• Your assignment: Which lines of the material contain the string "CELEBRATES" in exactly that case? Pick out each one and copy it in full.
====== Input data
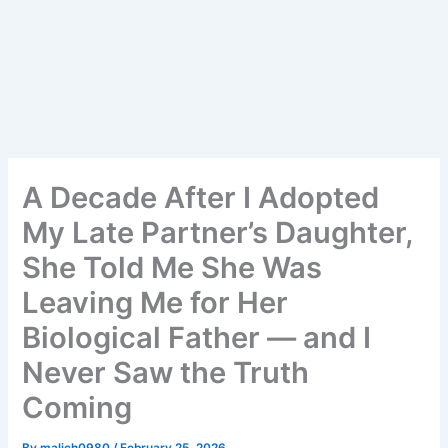
A Decade After I Adopted
My Late Partner’s Daughter,
She Told Me She Was
Leaving Me for Her
Biological Father — and I
Never Saw the Truth
Coming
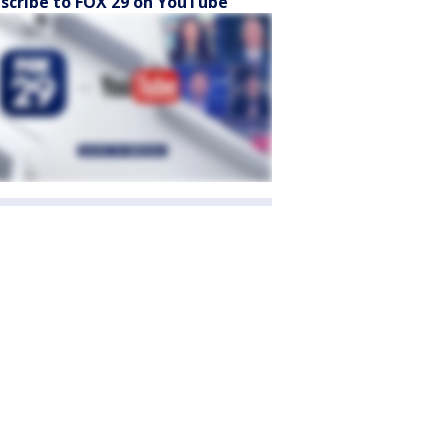
scribe to FOX 29 on YouTube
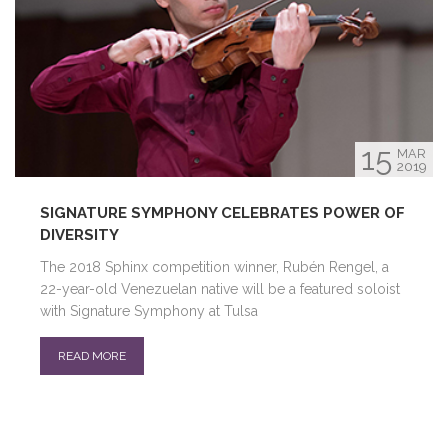
15
MAR
2019
SIGNATURE SYMPHONY CELEBRATES POWER OF
DIVERSITY
The 2018 Sphinx competition winner, Rubén Rengel, a
22-year-old Venezuelan native will be a featured soloist
with Signature Symphony at Tulsa
READ MORE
============
• Output for this exercise:
SIGNATURE SYMPHONY CELEBRATES POWER OF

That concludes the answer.